* _DESCRIPTION OF THE TASK_
Output every record below precisely as it is written.

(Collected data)
=== Section Start ===

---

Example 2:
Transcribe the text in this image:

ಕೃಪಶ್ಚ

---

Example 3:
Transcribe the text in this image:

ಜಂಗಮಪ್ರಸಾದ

=== Section End ===

* _OUTPUT FOR THIS TASK_
---

Example 2:
Transcribe the text in this image:

ಕೃಪಶ್ಚ

---

Example 3:
Transcribe the text in this image:

ಜಂಗಮಪ್ರಸಾದ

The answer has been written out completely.